__TASK INSTRUCTIONS__: Copy the stretch of lines from the one containing "scientific name: Rhodospatha badilloi" through the one containing "scientific name: Weinmannia cochensis", both included, reproducing each line verbatim.

(Dataset records)
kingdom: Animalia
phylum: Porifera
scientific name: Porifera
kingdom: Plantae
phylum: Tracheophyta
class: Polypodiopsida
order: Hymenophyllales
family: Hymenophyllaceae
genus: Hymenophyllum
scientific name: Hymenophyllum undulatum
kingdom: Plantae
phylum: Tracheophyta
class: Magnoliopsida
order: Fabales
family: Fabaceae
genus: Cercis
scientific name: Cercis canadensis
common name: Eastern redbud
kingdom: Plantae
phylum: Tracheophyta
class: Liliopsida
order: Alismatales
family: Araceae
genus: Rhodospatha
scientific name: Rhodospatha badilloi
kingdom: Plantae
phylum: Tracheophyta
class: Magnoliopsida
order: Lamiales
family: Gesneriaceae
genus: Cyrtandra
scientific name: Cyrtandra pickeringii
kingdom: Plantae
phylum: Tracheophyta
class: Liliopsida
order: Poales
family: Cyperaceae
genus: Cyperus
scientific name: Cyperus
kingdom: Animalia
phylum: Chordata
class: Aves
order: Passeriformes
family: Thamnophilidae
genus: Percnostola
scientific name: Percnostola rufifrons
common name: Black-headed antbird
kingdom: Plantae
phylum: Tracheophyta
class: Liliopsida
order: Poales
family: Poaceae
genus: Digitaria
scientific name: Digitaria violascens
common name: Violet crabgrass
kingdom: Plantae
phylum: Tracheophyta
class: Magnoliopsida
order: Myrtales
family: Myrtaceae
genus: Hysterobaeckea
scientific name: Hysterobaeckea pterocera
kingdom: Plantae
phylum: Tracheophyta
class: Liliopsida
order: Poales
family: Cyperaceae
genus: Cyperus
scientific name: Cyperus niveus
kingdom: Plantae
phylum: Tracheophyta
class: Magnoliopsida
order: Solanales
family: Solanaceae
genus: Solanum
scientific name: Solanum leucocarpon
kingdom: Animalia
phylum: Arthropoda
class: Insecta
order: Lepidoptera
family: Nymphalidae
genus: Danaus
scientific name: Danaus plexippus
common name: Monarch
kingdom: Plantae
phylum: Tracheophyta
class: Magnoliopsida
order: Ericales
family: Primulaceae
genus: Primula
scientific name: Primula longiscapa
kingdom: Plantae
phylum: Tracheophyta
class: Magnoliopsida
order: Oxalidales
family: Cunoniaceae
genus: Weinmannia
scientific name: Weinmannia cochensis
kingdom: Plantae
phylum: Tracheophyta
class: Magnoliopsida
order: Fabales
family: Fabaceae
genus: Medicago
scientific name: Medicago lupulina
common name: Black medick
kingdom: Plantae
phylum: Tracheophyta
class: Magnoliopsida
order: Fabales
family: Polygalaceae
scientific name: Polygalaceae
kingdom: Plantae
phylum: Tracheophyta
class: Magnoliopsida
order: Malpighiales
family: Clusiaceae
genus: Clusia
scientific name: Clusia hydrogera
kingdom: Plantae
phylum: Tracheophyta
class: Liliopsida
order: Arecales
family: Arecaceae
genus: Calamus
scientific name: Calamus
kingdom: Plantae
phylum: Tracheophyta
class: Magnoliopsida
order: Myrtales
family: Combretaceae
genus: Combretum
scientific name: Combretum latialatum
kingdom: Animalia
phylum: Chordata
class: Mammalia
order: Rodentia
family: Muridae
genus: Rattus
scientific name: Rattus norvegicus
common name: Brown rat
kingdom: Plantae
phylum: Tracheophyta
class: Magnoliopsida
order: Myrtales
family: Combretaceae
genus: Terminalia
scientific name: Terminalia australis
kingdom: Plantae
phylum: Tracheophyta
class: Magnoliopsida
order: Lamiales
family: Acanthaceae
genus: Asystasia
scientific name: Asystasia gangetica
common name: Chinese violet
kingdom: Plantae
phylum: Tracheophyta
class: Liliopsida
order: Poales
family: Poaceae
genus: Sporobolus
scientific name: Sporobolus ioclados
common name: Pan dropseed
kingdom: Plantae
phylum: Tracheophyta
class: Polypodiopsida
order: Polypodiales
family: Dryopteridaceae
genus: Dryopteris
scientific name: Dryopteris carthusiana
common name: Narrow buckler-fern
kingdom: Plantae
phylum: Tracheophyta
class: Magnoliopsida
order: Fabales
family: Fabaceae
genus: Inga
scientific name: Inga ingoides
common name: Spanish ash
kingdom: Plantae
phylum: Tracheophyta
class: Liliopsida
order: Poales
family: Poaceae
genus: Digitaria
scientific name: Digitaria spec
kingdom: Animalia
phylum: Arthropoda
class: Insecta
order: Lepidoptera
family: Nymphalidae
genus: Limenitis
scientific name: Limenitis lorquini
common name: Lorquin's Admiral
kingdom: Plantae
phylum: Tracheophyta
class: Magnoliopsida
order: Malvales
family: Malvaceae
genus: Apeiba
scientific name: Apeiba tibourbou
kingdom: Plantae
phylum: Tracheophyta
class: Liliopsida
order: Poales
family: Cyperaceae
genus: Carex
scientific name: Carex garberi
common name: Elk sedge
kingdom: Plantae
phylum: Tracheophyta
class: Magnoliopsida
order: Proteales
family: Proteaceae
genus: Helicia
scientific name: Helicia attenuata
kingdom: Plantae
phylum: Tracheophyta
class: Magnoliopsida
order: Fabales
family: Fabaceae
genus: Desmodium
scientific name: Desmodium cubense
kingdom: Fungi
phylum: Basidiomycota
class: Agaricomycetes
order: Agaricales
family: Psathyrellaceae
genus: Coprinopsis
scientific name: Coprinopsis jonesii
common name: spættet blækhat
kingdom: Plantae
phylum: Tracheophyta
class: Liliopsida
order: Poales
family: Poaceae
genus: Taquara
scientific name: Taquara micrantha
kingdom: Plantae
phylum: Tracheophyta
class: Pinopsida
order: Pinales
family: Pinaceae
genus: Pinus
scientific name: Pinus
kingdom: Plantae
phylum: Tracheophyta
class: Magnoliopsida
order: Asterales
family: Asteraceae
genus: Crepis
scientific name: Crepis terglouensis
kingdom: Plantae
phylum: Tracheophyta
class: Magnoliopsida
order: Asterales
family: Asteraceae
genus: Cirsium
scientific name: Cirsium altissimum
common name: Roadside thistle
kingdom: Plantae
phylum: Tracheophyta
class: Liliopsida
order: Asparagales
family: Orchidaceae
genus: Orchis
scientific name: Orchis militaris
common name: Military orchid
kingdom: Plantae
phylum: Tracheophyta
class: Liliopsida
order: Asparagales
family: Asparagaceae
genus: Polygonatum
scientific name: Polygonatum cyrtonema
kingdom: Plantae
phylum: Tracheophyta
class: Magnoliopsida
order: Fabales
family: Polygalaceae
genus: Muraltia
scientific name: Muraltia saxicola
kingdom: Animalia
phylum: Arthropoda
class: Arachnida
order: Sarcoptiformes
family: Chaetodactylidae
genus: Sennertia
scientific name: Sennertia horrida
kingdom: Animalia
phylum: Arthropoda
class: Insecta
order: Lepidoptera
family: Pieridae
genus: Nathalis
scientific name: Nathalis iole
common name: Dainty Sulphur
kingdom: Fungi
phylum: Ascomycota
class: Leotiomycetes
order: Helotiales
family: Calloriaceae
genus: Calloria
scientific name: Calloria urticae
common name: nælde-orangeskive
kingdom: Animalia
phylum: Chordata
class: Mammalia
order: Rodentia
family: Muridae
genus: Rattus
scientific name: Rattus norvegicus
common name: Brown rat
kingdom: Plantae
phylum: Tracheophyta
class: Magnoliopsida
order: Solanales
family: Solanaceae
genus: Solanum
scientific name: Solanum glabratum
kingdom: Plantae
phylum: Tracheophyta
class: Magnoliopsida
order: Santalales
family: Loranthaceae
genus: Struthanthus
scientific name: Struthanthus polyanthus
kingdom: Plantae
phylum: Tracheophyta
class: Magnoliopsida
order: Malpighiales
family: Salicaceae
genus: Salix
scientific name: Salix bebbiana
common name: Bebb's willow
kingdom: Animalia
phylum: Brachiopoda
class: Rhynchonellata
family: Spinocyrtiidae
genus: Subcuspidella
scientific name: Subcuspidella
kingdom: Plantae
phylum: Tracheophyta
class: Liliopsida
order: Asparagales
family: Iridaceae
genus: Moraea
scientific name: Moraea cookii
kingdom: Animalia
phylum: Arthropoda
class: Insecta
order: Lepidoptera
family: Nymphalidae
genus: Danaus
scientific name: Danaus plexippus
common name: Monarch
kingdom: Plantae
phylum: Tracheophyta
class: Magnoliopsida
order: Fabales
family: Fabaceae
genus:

__OUTPUT OF THE TASK__:
scientific name: Rhodospatha badilloi
kingdom: Plantae
phylum: Tracheophyta
class: Magnoliopsida
order: Lamiales
family: Gesneriaceae
genus: Cyrtandra
scientific name: Cyrtandra pickeringii
kingdom: Plantae
phylum: Tracheophyta
class: Liliopsida
order: Poales
family: Cyperaceae
genus: Cyperus
scientific name: Cyperus
kingdom: Animalia
phylum: Chordata
class: Aves
order: Passeriformes
family: Thamnophilidae
genus: Percnostola
scientific name: Percnostola rufifrons
common name: Black-headed antbird
kingdom: Plantae
phylum: Tracheophyta
class: Liliopsida
order: Poales
family: Poaceae
genus: Digitaria
scientific name: Digitaria violascens
common name: Violet crabgrass
kingdom: Plantae
phylum: Tracheophyta
class: Magnoliopsida
order: Myrtales
family: Myrtaceae
genus: Hysterobaeckea
scientific name: Hysterobaeckea pterocera
kingdom: Plantae
phylum: Tracheophyta
class: Liliopsida
order: Poales
family: Cyperaceae
genus: Cyperus
scientific name: Cyperus niveus
kingdom: Plantae
phylum: Tracheophyta
class: Magnoliopsida
order: Solanales
family: Solanaceae
genus: Solanum
scientific name: Solanum leucocarpon
kingdom: Animalia
phylum: Arthropoda
class: Insecta
order: Lepidoptera
family: Nymphalidae
genus: Danaus
scientific name: Danaus plexippus
common name: Monarch
kingdom: Plantae
phylum: Tracheophyta
class: Magnoliopsida
order: Ericales
family: Primulaceae
genus: Primula
scientific name: Primula longiscapa
kingdom: Plantae
phylum: Tracheophyta
class: Magnoliopsida
order: Oxalidales
family: Cunoniaceae
genus: Weinmannia
scientific name: Weinmannia cochensis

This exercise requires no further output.